Directive - Count the lines of the records below that contain the string "least", treating uppercase and lowercase as different. Give only the number.

Material for the task -
--- --- ---

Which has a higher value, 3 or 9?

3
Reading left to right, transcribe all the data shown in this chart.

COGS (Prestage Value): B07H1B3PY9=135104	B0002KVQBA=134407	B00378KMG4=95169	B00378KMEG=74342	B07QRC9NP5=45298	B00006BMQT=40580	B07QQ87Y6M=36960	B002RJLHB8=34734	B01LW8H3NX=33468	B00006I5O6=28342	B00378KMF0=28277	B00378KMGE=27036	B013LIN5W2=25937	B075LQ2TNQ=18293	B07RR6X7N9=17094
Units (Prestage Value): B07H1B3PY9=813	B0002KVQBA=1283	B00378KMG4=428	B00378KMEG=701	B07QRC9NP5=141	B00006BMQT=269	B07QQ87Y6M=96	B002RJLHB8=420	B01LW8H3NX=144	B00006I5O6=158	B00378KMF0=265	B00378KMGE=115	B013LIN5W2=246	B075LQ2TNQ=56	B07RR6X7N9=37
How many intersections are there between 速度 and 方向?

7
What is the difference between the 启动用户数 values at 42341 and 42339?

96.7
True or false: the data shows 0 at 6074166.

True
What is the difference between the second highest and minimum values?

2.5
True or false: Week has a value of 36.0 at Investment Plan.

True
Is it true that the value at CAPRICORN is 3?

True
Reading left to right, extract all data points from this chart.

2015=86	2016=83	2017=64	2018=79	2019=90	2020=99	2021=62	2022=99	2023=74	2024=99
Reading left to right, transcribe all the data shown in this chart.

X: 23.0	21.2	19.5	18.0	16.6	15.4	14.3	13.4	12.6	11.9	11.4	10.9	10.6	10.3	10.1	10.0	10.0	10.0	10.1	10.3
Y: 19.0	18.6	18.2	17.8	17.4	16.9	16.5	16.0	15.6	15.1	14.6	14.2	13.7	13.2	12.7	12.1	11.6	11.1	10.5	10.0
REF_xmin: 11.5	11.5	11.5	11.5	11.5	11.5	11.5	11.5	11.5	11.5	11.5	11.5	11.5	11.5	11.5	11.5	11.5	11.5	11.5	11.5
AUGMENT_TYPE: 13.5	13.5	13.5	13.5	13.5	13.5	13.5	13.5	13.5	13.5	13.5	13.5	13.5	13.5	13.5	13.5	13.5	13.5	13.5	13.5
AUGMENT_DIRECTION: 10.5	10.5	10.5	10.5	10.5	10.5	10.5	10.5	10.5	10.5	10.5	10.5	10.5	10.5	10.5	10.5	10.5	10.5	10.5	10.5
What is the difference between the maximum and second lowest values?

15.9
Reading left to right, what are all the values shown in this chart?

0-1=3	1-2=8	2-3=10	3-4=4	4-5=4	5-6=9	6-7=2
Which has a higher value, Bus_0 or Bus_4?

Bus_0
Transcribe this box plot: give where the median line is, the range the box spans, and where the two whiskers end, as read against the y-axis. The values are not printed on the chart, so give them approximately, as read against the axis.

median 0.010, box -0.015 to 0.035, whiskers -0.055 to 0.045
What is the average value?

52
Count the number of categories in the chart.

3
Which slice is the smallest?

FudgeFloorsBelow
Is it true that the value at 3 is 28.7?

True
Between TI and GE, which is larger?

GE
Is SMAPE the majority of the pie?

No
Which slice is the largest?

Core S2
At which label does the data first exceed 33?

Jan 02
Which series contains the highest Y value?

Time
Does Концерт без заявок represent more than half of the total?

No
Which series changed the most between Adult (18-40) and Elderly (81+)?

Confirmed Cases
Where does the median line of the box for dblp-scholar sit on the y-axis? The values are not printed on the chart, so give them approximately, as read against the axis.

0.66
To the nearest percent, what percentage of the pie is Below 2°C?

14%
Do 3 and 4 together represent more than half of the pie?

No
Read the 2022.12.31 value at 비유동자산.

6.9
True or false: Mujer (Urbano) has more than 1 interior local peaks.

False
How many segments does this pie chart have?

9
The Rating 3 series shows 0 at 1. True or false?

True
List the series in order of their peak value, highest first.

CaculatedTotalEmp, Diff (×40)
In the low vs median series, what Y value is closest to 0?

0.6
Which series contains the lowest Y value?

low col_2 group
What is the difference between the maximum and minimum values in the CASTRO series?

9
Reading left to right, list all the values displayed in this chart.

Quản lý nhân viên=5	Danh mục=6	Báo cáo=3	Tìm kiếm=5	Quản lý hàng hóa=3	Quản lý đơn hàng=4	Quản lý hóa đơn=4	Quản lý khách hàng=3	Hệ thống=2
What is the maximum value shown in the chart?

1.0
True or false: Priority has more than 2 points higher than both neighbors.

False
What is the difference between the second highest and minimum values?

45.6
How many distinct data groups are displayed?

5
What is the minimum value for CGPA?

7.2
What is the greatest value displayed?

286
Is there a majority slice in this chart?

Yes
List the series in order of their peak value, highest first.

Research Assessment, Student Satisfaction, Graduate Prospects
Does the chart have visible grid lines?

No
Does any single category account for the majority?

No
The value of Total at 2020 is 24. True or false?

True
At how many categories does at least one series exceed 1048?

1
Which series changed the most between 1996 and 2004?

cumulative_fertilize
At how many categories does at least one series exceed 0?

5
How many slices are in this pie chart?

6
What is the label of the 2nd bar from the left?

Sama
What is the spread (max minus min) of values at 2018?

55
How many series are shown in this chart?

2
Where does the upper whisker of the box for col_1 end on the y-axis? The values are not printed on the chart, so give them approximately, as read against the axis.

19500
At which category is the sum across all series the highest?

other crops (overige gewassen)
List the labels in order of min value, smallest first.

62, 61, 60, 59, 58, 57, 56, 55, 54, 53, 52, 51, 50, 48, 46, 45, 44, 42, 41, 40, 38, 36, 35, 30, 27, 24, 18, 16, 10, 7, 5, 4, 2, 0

--- --- ---

Result for this task - 2